Revista Cultura y Ocio
Pocos años fueron más dramáticos que los cincuenta primeros del siglo XVII, en los que Europa, dividida en sectas y retada por la amenaza externa de los turcos, se disputaba su propia supervivencia. Pasado este ecuador y conquistado en la Paz de Westfalia el cuestionable hito de una tolerancia inarmónica -tolerancia sin reconciliación cristiana, puramente jurídica- la senda es descendente. Con la pérdida de hegemonía por parte de la Iglesia y la acción corrosiva de los ideales de la Ilustración triunfan el desengaño, el cinismo y el plebeyismo en la intelectualidad europea.
El clasicismo es frívolo, y el romanticismo patético. Ambos están muy lejos de la pureza y elevación del primer Barroco y del medio, pues en el tardío el agotamiento de recursos y la decadencia estilística empiezan a hacerse evidentes.

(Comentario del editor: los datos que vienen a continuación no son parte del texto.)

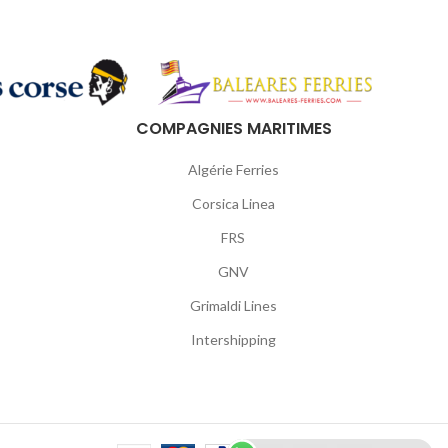
COMPAGNIES MARITIMES
Algérie Ferries
Corsica Linea
FRS
GNV
Grimaldi Lines
Intershipping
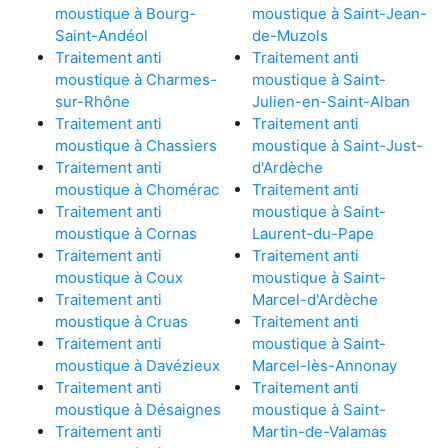
moustique à Bourg-
moustique à Saint-Jean-
Saint-Andéol
de-Muzols
Traitement anti
Traitement anti
moustique à Charmes-
moustique à Saint-
sur-Rhône
Julien-en-Saint-Alban
Traitement anti
Traitement anti
moustique à Chassiers
moustique à Saint-Just-
Traitement anti
d'Ardèche
moustique à Chomérac
Traitement anti
Traitement anti
moustique à Saint-
moustique à Cornas
Laurent-du-Pape
Traitement anti
Traitement anti
moustique à Coux
moustique à Saint-
Traitement anti
Marcel-d'Ardèche
moustique à Cruas
Traitement anti
Traitement anti
moustique à Saint-
moustique à Davézieux
Marcel-lès-Annonay
Traitement anti
Traitement anti
moustique à Désaignes
moustique à Saint-
Traitement anti
Martin-de-Valamas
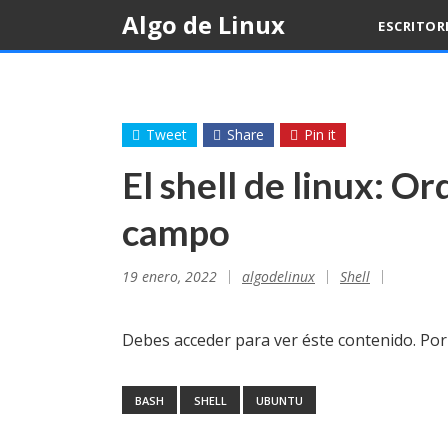
Skip
Algo de Linux
ESCRITOR
to
content
Tweet
Share
Pin it
El shell de linux: O
campo
19 enero, 2022
algodelinux
Shell
Debes acceder para ver éste contenido. Po
BASH
SHELL
UBUNTU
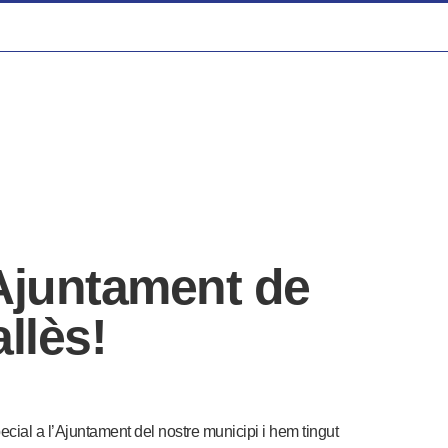
’Ajuntament de
allès!
ecial a l’Ajuntament del nostre municipi i hem tingut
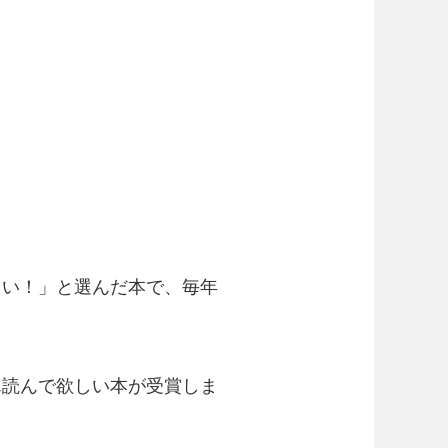
しい！」と選んだ本で、毎年
ん読んで欲しい本が受賞しま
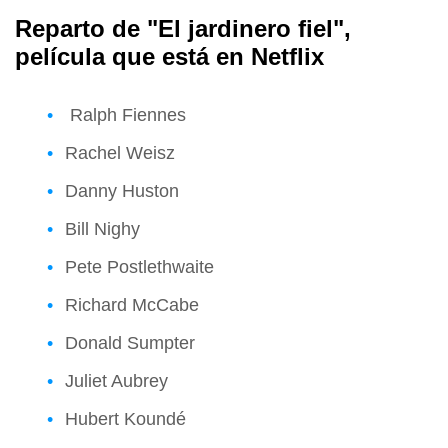
Reparto de
"El jardinero fiel",
película que está en Netflix
Ralph Fiennes
Rachel Weisz
Danny Huston
Bill Nighy
Pete Postlethwaite
Richard McCabe
Donald Sumpter
Juliet Aubrey
Hubert Koundé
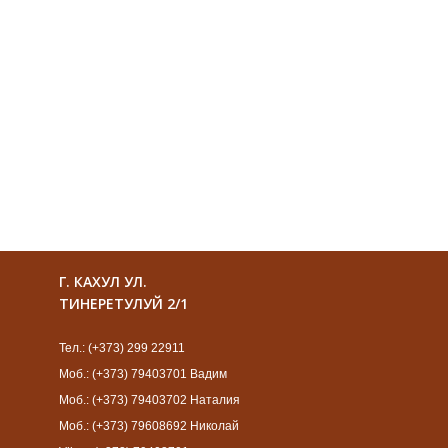
Г. КАХУЛ УЛ.
ТИНЕРЕТУЛУЙ 2/1
Тел.: (+373) 299 22911
Моб.: (+373) 79403701 Вадим
Моб.: (+373) 79403702 Наталия
Моб.: (+373) 79608692 Николай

El Barroco fue un momento de gran tensión espiritual, lo que se refleja en las formas artísticas que produjo, muy especialmente en la música. Cuando esta tensión se relaja, el genio se dispersa y se hace extraño (Mozart es la única figura sobresaliente de todo el clasicismo), ya que el arte es percibido como un recreo del espíritu antes que como una vía para su edificación.